What the task requires: Starting with the first line of the items and going on through the line with "The answer is 11:02", write those lines out again. Rename "Reading practice" to "Clock reading drill" and leave everything else unchanged.

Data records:
——
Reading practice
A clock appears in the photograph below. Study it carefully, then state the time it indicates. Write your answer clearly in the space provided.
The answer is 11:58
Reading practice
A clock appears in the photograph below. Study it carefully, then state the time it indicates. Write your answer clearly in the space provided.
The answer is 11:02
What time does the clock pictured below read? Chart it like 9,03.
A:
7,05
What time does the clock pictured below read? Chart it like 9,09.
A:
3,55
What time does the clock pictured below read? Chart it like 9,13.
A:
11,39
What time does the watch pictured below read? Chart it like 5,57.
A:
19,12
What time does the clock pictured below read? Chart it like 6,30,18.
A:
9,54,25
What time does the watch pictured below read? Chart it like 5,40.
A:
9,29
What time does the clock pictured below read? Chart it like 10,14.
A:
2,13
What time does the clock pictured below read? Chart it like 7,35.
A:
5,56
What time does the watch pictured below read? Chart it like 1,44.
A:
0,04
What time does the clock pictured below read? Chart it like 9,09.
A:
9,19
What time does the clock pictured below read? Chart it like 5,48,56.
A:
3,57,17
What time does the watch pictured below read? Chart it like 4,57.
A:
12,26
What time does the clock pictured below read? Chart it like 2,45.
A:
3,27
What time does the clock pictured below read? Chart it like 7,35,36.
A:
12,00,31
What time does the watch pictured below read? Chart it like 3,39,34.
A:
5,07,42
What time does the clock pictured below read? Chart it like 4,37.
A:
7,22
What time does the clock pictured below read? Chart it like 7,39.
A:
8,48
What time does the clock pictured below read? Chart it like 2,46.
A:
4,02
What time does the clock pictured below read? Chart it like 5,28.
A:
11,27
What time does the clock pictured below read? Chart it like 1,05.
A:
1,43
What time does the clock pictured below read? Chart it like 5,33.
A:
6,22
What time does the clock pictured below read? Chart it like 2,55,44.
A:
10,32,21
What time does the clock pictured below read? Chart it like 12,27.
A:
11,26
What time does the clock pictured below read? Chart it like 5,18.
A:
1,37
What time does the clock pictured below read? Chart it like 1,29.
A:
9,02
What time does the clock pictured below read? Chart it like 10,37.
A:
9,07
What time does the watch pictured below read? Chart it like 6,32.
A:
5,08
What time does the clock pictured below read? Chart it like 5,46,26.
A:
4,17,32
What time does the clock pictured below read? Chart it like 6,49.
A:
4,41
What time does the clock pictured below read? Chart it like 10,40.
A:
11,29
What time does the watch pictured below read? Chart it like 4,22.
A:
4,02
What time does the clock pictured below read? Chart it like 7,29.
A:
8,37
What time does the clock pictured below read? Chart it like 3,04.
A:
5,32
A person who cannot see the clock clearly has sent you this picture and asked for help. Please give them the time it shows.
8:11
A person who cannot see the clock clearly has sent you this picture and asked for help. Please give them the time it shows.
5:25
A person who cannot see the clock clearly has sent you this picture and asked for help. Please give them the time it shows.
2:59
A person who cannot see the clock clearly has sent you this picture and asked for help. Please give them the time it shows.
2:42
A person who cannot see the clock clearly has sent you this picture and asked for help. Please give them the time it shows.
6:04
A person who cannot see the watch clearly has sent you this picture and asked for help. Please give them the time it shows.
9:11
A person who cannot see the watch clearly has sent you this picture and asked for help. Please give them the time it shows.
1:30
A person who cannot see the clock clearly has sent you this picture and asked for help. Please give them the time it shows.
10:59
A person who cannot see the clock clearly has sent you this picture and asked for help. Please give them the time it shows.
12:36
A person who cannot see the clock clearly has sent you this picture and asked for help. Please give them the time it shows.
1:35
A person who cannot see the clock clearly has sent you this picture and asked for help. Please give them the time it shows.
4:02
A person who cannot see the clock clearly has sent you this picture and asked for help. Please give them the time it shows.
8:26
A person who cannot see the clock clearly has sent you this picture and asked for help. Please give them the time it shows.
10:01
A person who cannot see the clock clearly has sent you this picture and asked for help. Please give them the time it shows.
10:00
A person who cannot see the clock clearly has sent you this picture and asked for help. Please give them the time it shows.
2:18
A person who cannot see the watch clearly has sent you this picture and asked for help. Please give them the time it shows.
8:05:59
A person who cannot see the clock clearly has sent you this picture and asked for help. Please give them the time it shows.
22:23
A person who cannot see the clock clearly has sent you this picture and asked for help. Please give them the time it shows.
——
Result of the task:
Clock reading drill
A clock appears in the photograph below. Study it carefully, then state the time it indicates. Write your answer clearly in the space provided.
The answer is 11:58
Clock reading drill
A clock appears in the photograph below. Study it carefully, then state the time it indicates. Write your answer clearly in the space provided.
The answer is 11:02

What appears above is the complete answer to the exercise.